# Please help!! Pompom crab not moving!



## shrimpbreedershrimpeater (May 3, 2017)

Straight to the problem. Have a pompom crab, was originally in my 29 gallon, but decided to move it to my smaller 2.5 gallon tank. After moving to the small tank, it stopped moving completely. Thought it was dead and was about to throw it out but noticed that it was still breathing?? Know what the problem might be? It breathes but the rest of the body isnt moving?









Sent from my SM-G950W using Tapatalk


----------



## darkangel66n (May 15, 2013)

Could be shedding.


----------



## shrimpbreedershrimpeater (May 3, 2017)

Aw crap, I disturbed it's shedding process. 
And yeah, it's active again. 
Thought I killed it, lol

Sent from my SM-G950W using Tapatalk


----------



## shrimpbreedershrimpeater (May 3, 2017)

The reason why I thought it was dead because it was flipped upside down on its head and wasn't moving 

Sent from my SM-G950W using Tapatalk


----------



## infolific (Apr 10, 2016)

So your crab was upside and not moving? Did you flip it over or did it flip itself?
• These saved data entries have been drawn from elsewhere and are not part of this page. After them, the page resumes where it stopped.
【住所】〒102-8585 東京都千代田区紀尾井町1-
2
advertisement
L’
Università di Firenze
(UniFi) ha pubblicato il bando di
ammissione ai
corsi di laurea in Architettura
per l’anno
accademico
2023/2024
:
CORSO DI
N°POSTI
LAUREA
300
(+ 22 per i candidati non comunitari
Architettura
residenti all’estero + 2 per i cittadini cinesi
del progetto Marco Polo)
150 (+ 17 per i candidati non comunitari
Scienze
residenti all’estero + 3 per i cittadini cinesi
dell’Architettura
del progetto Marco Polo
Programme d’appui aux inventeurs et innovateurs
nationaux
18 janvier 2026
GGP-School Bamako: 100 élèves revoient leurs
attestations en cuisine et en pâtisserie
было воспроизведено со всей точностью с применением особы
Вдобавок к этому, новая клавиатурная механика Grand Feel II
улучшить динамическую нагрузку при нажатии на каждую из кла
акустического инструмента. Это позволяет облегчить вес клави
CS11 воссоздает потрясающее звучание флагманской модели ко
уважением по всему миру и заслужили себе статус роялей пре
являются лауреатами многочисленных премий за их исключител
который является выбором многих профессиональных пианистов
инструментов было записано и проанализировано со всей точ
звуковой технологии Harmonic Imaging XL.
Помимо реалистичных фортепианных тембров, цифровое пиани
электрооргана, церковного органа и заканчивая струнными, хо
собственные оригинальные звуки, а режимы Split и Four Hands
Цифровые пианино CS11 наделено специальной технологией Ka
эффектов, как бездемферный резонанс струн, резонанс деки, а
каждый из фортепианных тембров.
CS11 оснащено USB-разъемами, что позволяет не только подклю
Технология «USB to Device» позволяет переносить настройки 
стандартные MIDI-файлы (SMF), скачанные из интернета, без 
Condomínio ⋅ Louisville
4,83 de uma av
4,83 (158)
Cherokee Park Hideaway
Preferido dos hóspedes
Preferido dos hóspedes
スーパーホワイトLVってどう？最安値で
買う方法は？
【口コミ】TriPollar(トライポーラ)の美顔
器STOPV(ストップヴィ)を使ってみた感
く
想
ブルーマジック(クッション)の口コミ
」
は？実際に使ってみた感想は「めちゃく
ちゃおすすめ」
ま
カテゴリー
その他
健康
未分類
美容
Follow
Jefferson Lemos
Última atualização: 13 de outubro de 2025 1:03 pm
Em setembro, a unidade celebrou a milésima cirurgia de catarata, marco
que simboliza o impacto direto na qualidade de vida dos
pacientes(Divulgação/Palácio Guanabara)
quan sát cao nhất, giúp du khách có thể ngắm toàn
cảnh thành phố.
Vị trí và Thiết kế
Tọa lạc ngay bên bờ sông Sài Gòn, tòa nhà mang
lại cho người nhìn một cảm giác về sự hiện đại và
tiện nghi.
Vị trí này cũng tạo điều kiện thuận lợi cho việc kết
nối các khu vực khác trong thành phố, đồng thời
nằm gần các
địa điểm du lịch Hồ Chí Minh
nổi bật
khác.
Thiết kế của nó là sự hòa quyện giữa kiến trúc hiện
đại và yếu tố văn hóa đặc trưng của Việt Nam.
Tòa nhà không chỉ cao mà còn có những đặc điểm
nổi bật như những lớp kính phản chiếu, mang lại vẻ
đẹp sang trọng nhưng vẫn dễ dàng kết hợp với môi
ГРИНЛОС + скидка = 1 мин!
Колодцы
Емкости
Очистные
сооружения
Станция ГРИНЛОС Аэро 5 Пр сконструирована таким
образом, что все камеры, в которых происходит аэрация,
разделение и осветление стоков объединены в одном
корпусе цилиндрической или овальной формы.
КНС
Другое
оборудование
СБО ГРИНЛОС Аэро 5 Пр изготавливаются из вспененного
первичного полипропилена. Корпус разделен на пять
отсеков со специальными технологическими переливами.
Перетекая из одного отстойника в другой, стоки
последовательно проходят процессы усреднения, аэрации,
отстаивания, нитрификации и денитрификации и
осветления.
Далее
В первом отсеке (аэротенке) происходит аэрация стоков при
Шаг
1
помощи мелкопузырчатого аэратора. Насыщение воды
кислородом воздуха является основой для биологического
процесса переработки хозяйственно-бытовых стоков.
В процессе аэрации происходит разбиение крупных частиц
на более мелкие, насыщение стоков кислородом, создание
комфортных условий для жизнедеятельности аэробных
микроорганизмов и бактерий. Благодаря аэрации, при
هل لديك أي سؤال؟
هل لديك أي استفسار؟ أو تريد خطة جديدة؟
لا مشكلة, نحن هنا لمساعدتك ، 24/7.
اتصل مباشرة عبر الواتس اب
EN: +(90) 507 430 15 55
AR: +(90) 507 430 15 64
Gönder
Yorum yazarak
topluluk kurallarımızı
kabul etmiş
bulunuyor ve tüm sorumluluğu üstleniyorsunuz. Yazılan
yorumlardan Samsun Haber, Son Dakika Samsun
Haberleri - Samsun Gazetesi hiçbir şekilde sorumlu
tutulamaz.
Did you see a molt?

I'm asking because I had a pom pom crab flip over on its back and I too assumed it was dead.


----------



## shrimpbreedershrimpeater (May 3, 2017)

Yeah, it was upside down and not moving. And it was not molting either. But when I took it out i noticed it was still breathing, so I put it in a container with some tank water and it was alive and well after a couple of hours

Sent from my SM-G950W using Tapatalk


----------